Kiernan acknowledges a great deal of film and fiction as inspiration for The Red Tree in her afterword: a touch of The Blair Witch Project in her evocative choice of setting and an increasingly foreboding atmosphere sure to put you in mind of Edgar Allen Poe is the least of it. Lovecraftian monstrosities are glimpsed but never seen, Lewis Carroll is quoted repeatedly in the last act as the refreshingly middle-aged protagonist tumbles ever further down her own rabbit hole, but the tale of Sarah Crowe - an increasingly unreliable narrator as time and terror wears on the waning writer - resembles nothing so closely as Mark Z. Danielewski's incredible House of Leaves.
The Red Tree is metafiction at its finest: purportedly composed of a journal found by Crowe's long-suffering editor after the author's inexplicable disappearance, a onionskin of intertwining, even contradictory narratives soon unravel from the core of Crowe's troubled diary entries. To begin with, an introduction from her editor sets the scene for the literary equivalent of found footage in the vein of Paranormal Activity, but within the journal Crowe relates, amongst other things, a short story she may or may not have written, passages from works of fiction and fact alike, even the transcription of selected sections of a manuscript she finds in the basement of the Rhode Island cabin she has resigned herself to.

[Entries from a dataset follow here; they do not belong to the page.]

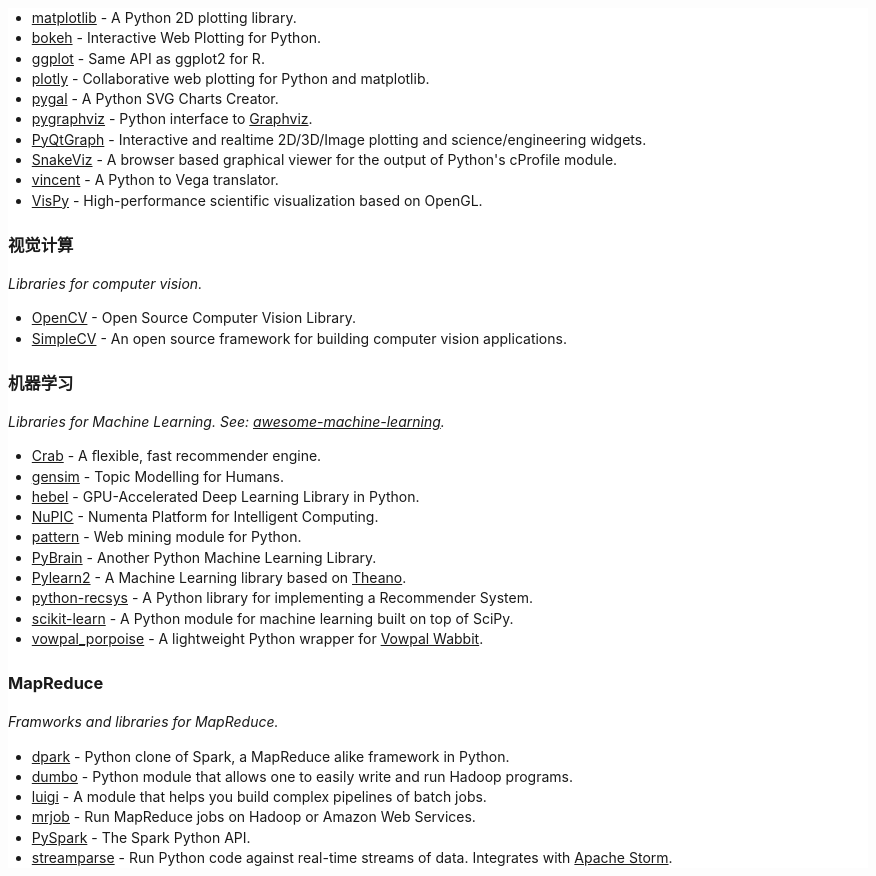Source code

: * [matplotlib](http://matplotlib.org/) - A Python 2D plotting library.
* [bokeh](https://github.com/ContinuumIO/bokeh) - Interactive Web Plotting for Python.
* [ggplot](https://github.com/yhat/ggplot) - Same API as ggplot2 for R.
* [plotly](https://plot.ly/python) - Collaborative web plotting for Python and matplotlib.
* [pygal](http://pygal.org/) - A Python SVG Charts Creator.
* [pygraphviz](https://pypi.python.org/pypi/pygraphviz) - Python interface to [Graphviz](http://www.graphviz.org/).
* [PyQtGraph](http://www.pyqtgraph.org/) - Interactive and realtime 2D/3D/Image plotting and science/engineering widgets.
* [SnakeViz](https://jiffyclub.github.io/snakeviz) - A browser based graphical viewer for the output of Python's cProfile module.
* [vincent](https://github.com/wrobstory/vincent) - A Python to Vega translator.
* [VisPy](http://vispy.org/) - High-performance scientific visualization based on OpenGL.

### 视觉计算

_Libraries for computer vision._

* [OpenCV](http://opencv.org/) - Open Source Computer Vision Library.
* [SimpleCV](http://simplecv.org/) - An open source framework for building computer vision applications.

### 机器学习

_Libraries for Machine Learning. See:_ [_awesome-machine-learning_](https://github.com/josephmisiti/awesome-machine-learning#python)_._

* [Crab](https://github.com/muricoca/crab) - A ﬂexible, fast recommender engine.
* [gensim](https://github.com/piskvorky/gensim) - Topic Modelling for Humans.
* [hebel](https://github.com/hannes-brt/hebel) - GPU-Accelerated Deep Learning Library in Python.
* [NuPIC](https://github.com/numenta/nupic) - Numenta Platform for Intelligent Computing.
* [pattern](https://github.com/clips/pattern) - Web mining module for Python.
* [PyBrain](https://github.com/pybrain/pybrain) - Another Python Machine Learning Library.
* [Pylearn2](https://github.com/lisa-lab/pylearn2) - A Machine Learning library based on [Theano](https://github.com/Theano/Theano).
* [python-recsys](https://github.com/ocelma/python-recsys) - A Python library for implementing a Recommender System.
* [scikit-learn](http://scikit-learn.org/) - A Python module for machine learning built on top of SciPy.
* [vowpal\_porpoise](https://github.com/josephreisinger/vowpal_porpoise) - A lightweight Python wrapper for [Vowpal Wabbit](https://github.com/JohnLangford/vowpal_wabbit/).

### MapReduce

_Framworks and libraries for MapReduce._

* [dpark](https://github.com/douban/dpark) - Python clone of Spark, a MapReduce alike framework in Python.
* [dumbo](https://github.com/klbostee/dumbo) - Python module that allows one to easily write and run Hadoop programs.
* [luigi](https://github.com/spotify/luigi) - A module that helps you build complex pipelines of batch jobs.
* [mrjob](https://github.com/Yelp/mrjob) - Run MapReduce jobs on Hadoop or Amazon Web Services.
* [PySpark](http://spark.apache.org/docs/latest/programming-guide.html) - The Spark Python API.
* [streamparse](https://github.com/Parsely/streamparse) - Run Python code against real-time streams of data. Integrates with [Apache Storm](https://storm.incubator.apache.org/).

Crowe, unlike Kiernan, is an author searching desperately for an identity. She has rented a room with a view of the titular tree about which so many horror stories are told in large part as inspiration; she comes to the great red oak in search of the voice she fears she has lost, but finds much more beneath its boughs than her muse. Kiernan, meanwhile, has rarely seemed so confident, so self-possessed, as she does wending from what amounts to a creepy tree this remarkable, bone-chilling dark fantasy.